И вот тогда, только тогда, он заговорил о планах на будущее; я позволила говорить ему сколько угодно. Мне ничего не оставалось, как всецело довериться ему; я утратила какое-либо право на совет, на какую-либо просьбу – я могла больше не заботиться о себе; он хотел получить мою жизнь – я дала ее, и теперь он один мог распоряжаться нашей общей судьбою.
Вскоре мы разошлись – он уехал, а я вернулась к себе.
Наступила ночь беспрерывных рыданий, за которой последовал день ужасных мук.

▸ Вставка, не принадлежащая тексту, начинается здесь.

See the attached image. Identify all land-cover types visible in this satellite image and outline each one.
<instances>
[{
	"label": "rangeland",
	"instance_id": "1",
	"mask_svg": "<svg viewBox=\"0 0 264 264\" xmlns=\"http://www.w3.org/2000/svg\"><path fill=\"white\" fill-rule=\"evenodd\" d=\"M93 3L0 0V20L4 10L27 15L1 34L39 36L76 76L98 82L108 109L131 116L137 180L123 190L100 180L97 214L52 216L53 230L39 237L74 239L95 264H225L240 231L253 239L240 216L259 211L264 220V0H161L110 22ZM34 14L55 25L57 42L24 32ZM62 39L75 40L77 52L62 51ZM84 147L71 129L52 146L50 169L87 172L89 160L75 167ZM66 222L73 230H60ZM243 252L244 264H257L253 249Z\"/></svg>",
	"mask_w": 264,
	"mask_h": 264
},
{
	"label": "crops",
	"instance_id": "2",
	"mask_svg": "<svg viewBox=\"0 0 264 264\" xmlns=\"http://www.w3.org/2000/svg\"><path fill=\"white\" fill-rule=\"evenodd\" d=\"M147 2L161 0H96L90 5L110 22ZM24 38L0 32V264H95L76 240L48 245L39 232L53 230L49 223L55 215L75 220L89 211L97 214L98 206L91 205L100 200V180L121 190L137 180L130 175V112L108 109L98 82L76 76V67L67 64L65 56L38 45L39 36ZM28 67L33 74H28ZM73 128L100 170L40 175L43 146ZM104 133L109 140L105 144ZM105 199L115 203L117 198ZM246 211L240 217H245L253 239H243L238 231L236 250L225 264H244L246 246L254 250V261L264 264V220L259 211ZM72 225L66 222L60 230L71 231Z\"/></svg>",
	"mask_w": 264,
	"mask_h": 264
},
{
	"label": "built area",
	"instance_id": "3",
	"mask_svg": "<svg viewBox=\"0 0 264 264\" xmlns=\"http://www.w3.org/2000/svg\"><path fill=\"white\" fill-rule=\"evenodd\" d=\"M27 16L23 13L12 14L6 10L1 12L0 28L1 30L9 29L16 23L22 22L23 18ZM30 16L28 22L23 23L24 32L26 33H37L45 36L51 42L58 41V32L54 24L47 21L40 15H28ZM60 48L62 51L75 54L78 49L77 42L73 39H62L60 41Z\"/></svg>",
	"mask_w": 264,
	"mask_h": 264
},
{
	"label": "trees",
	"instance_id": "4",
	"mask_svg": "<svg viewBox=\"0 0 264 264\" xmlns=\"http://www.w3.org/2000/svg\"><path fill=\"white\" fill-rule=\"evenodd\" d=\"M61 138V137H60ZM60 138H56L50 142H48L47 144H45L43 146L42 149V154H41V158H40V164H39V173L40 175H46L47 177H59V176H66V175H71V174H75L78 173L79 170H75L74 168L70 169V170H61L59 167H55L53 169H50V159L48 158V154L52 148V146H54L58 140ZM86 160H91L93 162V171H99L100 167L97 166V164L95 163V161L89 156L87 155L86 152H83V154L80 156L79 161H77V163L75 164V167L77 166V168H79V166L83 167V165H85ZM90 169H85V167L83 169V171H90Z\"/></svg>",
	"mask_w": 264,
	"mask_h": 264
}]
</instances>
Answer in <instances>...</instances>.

О! Можно ли вообразить терзания страшнее? Помощь, которая могла бы спасти меня, если бы пришла своевременно, слишком запоздала. Ортанс, отец и матушка, встревоженные моим упорным нежеланием спускаться, поутру явились в мою каморку и объяснили, что безумная ревность Феликса сбила их с толку; что они не знают за мной другого греха, кроме вполне простительной влюбленности, что мне позволят сколько угодно плакать и страдать; в то же время они выразили надежду, что я пойму необходимость вернуть покой и радость всей семье и поборю эту страсть, скорее неосторожную, чем греховную.
Боже мой, что это было за утро! Старик отец, матушка – сама добродетель, милая Ортанс и всегда столь справедливый брат собрались вокруг моей постели и повторяли одно и то же со слезами на глазах виноватыми голосами. И я не бросила им в лицо: «Безумцы, палачи! Уже поздно: сначала вы позволили своему чаду упасть в канаву, а теперь протягиваете ему руку; не нужно мне ваше участие!» Я не сказала им ничего. Я только извивалась в рыданиях, не слушая утешений; они решили, что я при смерти, и оставили наконец меня в покое.

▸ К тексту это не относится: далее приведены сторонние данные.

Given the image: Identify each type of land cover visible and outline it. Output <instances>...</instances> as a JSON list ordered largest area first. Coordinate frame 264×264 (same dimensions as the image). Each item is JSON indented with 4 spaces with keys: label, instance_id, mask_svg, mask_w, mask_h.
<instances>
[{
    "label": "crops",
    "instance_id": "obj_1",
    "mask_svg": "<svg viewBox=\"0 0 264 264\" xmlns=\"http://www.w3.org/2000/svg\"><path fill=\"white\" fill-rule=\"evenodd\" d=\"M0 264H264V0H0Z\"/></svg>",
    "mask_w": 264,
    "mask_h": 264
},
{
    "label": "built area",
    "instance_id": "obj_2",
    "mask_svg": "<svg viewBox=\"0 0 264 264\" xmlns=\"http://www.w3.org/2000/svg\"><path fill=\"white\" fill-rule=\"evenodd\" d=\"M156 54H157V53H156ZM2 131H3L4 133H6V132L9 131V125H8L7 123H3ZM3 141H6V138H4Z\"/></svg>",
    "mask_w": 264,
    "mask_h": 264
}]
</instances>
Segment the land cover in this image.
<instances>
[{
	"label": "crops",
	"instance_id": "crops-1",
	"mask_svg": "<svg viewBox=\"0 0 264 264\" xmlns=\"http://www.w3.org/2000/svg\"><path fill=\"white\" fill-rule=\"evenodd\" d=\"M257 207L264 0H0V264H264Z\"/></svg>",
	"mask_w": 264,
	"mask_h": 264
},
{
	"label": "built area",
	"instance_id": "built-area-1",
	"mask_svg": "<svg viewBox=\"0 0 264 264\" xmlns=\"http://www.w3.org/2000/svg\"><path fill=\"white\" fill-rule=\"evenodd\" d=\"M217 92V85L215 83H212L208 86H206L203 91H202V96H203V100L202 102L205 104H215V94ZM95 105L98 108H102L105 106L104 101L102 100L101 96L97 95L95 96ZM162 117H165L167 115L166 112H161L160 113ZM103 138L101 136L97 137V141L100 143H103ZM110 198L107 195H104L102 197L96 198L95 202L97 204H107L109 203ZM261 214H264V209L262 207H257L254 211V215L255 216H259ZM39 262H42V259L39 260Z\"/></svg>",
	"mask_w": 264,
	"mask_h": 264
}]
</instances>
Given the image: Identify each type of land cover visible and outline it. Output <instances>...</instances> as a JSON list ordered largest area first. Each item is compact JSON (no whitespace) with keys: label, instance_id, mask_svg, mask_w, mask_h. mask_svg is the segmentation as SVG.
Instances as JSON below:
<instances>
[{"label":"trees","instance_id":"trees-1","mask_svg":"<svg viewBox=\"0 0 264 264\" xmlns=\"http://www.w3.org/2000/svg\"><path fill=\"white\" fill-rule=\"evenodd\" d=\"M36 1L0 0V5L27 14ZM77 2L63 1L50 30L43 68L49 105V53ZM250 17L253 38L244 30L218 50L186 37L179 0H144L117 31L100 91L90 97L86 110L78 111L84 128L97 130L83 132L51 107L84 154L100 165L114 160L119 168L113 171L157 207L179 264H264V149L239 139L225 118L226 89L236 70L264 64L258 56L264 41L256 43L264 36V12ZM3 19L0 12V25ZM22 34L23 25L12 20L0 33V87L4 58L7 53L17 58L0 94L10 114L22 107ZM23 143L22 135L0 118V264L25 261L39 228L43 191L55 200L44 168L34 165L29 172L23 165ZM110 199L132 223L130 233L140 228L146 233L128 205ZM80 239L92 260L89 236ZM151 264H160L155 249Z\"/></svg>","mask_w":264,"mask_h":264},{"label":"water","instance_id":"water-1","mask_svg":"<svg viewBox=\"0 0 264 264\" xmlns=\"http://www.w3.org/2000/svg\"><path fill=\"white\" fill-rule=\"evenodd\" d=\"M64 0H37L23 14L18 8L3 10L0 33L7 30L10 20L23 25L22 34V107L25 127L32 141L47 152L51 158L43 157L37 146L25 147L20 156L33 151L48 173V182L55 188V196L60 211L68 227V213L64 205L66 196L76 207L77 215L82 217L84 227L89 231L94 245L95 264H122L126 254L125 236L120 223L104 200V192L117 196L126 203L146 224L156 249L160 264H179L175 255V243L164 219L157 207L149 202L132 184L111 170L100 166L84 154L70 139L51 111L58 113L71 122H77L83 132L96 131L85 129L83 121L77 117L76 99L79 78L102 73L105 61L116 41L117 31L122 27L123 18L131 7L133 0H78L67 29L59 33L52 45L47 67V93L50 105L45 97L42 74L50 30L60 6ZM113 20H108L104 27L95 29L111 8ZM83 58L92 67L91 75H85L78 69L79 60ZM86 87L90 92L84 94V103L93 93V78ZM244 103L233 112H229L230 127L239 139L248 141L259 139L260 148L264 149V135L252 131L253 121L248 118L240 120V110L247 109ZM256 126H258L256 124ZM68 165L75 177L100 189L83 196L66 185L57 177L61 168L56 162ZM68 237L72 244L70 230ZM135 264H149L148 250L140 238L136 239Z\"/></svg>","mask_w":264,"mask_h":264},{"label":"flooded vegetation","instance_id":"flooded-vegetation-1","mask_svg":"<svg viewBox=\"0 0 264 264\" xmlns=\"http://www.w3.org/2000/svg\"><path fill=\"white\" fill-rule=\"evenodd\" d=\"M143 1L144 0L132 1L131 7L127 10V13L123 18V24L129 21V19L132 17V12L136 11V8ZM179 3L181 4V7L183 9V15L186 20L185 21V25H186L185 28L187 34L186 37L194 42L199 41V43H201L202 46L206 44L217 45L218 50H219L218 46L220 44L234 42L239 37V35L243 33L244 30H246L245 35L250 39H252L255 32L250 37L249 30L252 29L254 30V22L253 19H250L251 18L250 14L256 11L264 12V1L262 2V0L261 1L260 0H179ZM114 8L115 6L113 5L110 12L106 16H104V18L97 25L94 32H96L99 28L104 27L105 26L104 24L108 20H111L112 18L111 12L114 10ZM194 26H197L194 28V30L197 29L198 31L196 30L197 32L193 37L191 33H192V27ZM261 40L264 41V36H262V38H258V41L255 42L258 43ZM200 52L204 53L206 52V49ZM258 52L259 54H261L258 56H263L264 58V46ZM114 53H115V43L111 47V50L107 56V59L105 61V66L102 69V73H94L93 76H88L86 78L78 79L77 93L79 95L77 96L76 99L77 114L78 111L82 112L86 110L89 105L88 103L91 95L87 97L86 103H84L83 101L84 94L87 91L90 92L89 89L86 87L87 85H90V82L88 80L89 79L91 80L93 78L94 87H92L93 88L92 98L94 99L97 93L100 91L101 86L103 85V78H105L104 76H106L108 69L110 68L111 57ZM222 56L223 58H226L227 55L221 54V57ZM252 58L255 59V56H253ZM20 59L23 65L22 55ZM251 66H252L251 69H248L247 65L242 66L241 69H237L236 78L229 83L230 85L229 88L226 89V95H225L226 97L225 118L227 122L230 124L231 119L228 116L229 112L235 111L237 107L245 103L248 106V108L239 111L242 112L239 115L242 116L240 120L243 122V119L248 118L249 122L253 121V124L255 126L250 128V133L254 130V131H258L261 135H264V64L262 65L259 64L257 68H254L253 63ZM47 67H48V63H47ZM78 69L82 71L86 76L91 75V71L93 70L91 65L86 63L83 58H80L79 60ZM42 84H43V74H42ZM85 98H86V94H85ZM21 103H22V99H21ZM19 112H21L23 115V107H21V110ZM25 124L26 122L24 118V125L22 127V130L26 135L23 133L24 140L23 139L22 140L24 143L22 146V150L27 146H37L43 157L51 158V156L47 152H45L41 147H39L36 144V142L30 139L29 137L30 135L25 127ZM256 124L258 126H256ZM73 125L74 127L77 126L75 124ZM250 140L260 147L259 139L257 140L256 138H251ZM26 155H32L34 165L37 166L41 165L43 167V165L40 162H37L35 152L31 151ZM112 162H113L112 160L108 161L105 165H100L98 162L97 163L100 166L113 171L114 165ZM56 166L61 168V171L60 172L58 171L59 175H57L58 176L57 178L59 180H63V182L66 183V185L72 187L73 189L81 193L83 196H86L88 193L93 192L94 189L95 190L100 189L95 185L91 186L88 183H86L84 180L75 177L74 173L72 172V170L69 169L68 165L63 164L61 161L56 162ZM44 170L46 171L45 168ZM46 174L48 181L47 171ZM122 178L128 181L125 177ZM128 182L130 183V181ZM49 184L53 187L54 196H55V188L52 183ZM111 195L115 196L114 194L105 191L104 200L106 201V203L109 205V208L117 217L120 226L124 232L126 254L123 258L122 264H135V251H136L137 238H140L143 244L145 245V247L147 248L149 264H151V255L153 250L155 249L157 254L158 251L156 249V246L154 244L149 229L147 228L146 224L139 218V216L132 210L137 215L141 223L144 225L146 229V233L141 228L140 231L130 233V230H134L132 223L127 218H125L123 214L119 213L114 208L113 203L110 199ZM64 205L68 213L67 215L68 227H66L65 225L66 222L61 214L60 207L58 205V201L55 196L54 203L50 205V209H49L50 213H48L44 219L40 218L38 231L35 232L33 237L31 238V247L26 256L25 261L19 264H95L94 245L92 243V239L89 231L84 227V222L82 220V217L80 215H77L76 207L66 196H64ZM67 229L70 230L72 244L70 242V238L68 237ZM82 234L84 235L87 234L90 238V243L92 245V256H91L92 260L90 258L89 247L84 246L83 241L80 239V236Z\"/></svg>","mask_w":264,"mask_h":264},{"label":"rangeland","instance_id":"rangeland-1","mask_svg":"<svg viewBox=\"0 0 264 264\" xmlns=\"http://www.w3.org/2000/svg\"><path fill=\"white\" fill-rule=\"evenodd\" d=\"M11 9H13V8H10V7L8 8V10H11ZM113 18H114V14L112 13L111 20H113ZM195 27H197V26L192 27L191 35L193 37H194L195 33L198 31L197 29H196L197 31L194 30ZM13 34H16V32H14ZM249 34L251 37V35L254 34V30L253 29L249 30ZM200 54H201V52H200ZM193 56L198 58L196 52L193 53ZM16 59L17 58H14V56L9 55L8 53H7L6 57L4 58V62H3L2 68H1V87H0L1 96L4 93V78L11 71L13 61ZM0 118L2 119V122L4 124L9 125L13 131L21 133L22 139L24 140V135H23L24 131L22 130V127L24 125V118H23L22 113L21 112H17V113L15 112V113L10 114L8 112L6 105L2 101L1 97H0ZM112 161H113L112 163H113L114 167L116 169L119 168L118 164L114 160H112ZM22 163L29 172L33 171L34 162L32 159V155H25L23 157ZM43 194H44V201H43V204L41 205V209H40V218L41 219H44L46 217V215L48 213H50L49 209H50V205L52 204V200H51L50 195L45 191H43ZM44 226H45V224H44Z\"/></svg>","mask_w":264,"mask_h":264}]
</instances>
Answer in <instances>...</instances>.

О! Если бы я знала в тот момент, где разыскать Леона, я бы выскользнула из дома, нашла бы его и сказала: «Ты так хотел меня; бери же меня целиком, дай мне крышу над головой, семью, пропитание и имя, ибо я стыжусь родного имени, дома и того хлеба, что мне давали: все это я бессовестно ворую; я отрекаюсь, отвергаю все это!»
Болезнь избавила меня от отчаяния; горячка не отпускала меня добрых двадцать дней.
Когда жар спал, слабость не позволила мне что-либо предпринять; у меня хватало смелости лишь на то, чтобы лгать и дрожать от страха.
Я почувствовала, что, несмотря ни на что, заслуживаю жизнь, только когда неведомое раньше ощущение, более могущественное, святое и невыразимое, чем любовь, посетило меня, закалив мою душу, – я догадалась, что скоро стану матерью. Прежде чем обычные признаки уведомили меня об этом, не знаю, какое внутреннее чувство подсказало мне, что я не имею права умирать. Меж тем то была лишь смутная надежда, приходившая ко мне в часы одиночества; не знаю, почему я смотрела с совершенно новым для себя любопытством на дочурок моей сестры. Я восстанавливала в памяти их лица и уморительное агуканье в первые дни после рождения. Я бережно сажала их себе на колени, ласково баюкала и старалась припомнить колыбельные, что напевали им кормилицы. И вот, однажды вечером, когда я встала на колени в своей комнате, с отчаянной горячностью обращаясь к Богу, умоляя Его отвернуть от меня несчастья, которые я предчувствовала, всеми силами души обещая Ему искупить свой грех праведной жизнью, полной раскаяния и добродетели, я поняла, что во мне пробуждается еще одна жизнь.